Nobel Laureate Wole Soyinka, Outspoken Trump Critic, Announces American Visa Cancellation
The United States authorities has cancelled the visa for Wole Soyinka, the renowned Nigerian Nobel prize-winning playwright who has been outspoken about Trump since his initial presidency, Soyinka stated on Tuesday.
“I want to assure the consulate … that I’m very satisfied with the revocation of my visa,” Soyinka, who won the 1986 Nobel prize for literature, informed a media gathering.
Soyinka previously held permanent residency in the United States, though he discarded his green card after Donald Trump’s first election in 2016.
Soyinka suggested that his recent statements comparing Trump to the Ugandan dictator Idi Amin might have caused offense and contributed to the US consulate’s decision.
Soyinka noted earlier this year that the US consulate in Lagos had summoned him for an interview to reassess his visa, which he said he would not attend.
According to a letter from the consulate directed at Soyinka, officials have terminated his visa, invoking US state department regulations that authorize “a consular officer, the secretary, or a department official to whom the secretary has delegated this authority … to revoke a nonimmigrant visa at any time, in his or her discretion”.
“This is a somewhat unusual love letter from an embassy,”
he lightheartedly commented while presenting the letter aloud to journalists in Lagos, Nigeria’s economic centre. He also advised any organizations hoping to invite him to the United States “not to waste their time”.
“I have no visa. I am banned,” Soyinka declared.
The US embassy in Abuja, the capital, indicated it could not comment on individual cases, pointing to confidentiality rules.
The present US administration has made visa revocations a signature of its wider crackdown on immigration, notably targeting university students who were outspoken about Palestinian rights.
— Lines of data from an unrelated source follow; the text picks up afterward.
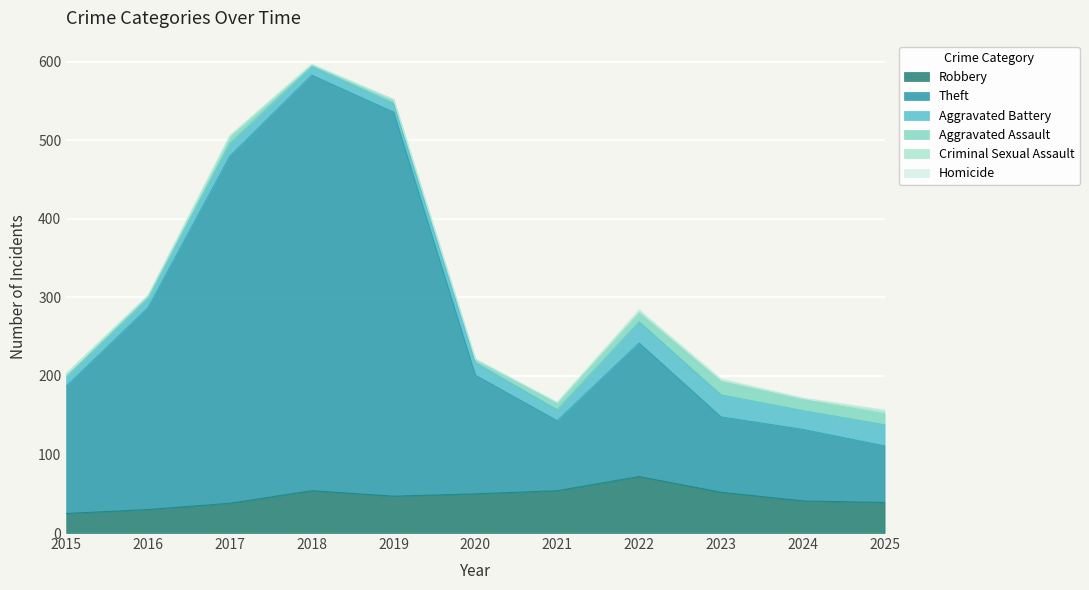

Where does the Aggravated Assault series first go above 8?

2017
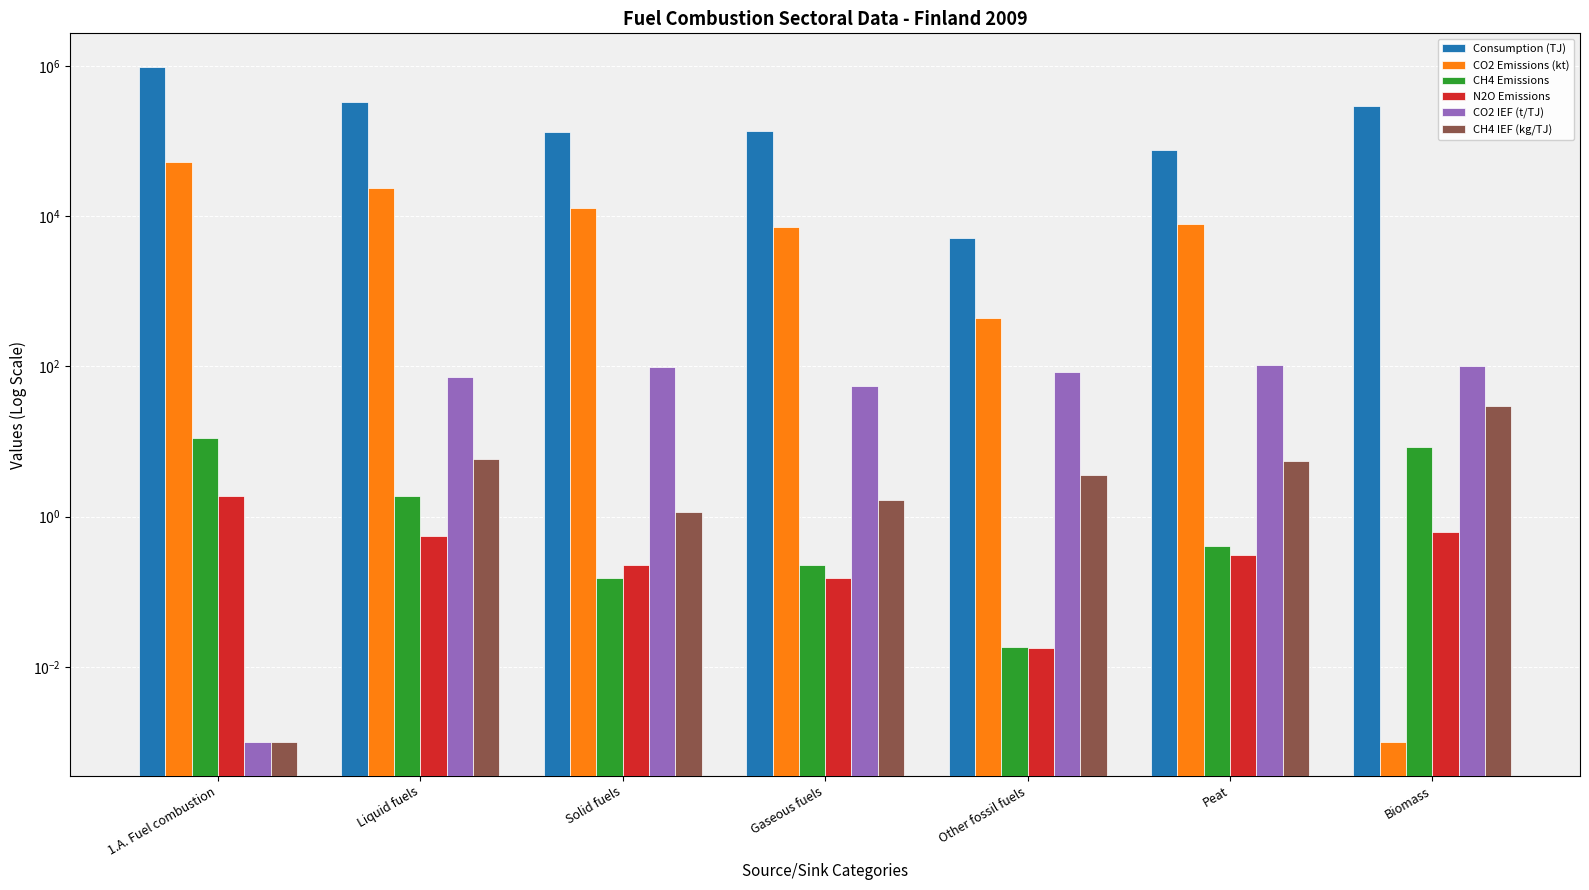

What is the difference between the maximum and minimum values in the CO2 Emissions (kt) series?

51656.1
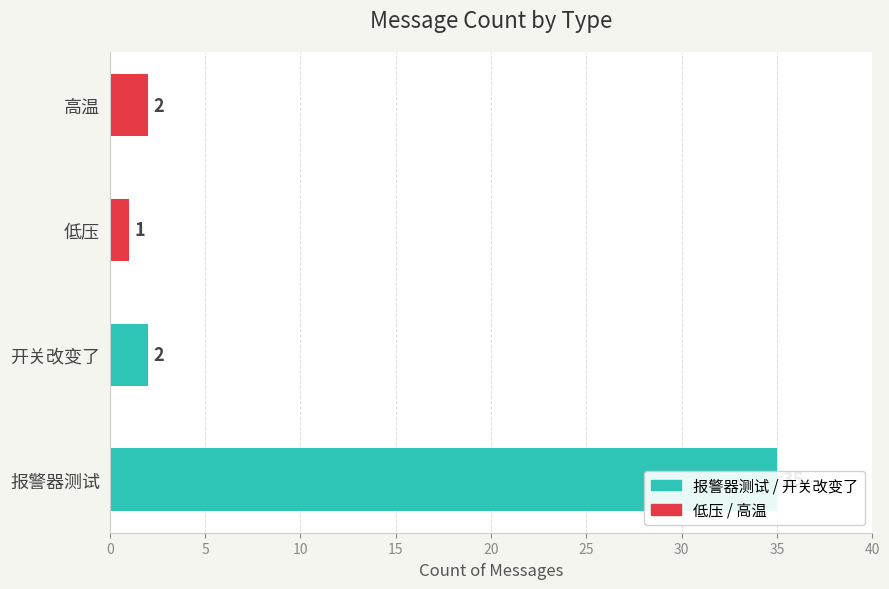

What is the maximum value shown in the chart?

35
Soyinka mentioned he had recently compared Trump to Uganda’s Amin, something he said Trump “should be proud of”.
“Idi Amin was a man of international stature, a statesman, so when I called Donald Trump Idi Amin, I thought I was paying him a compliment,”
Soyinka commented. “He’s been conducting himself as a dictator.”
The 91-year-old playwright behind Death and the King’s Horseman has lectured at and been given awards top US universities including Harvard and Cornell.
His latest novel, Chronicles from the Land of the Happiest People on Earth, a satire about corruption in Nigeria, was published in 2021. Soyinka called the book as his “gift to Nigeria”.
In February, the Crucible theatre in Sheffield staged Death and the King’s Horseman.
Soyinka left the door open to considering an invitation to the United States should circumstances change, but stated: “I wouldn’t take the initiative myself because there’s nothing I’m looking for there. Nothing.”
He went on to criticise the ramped-up arrests of undocumented immigrants in the country.
“This is not about me,” Soyinka emphasized. “When we see people being picked off the street – people being taken away and they disappear for a month … old women, children being separated. So that’s really what worries me.”
The recent immigration crackdown has seen military personnel deployed to US cities and citizens short-term arrested as part of aggressive raids, as well as the limiting of legal means of entry.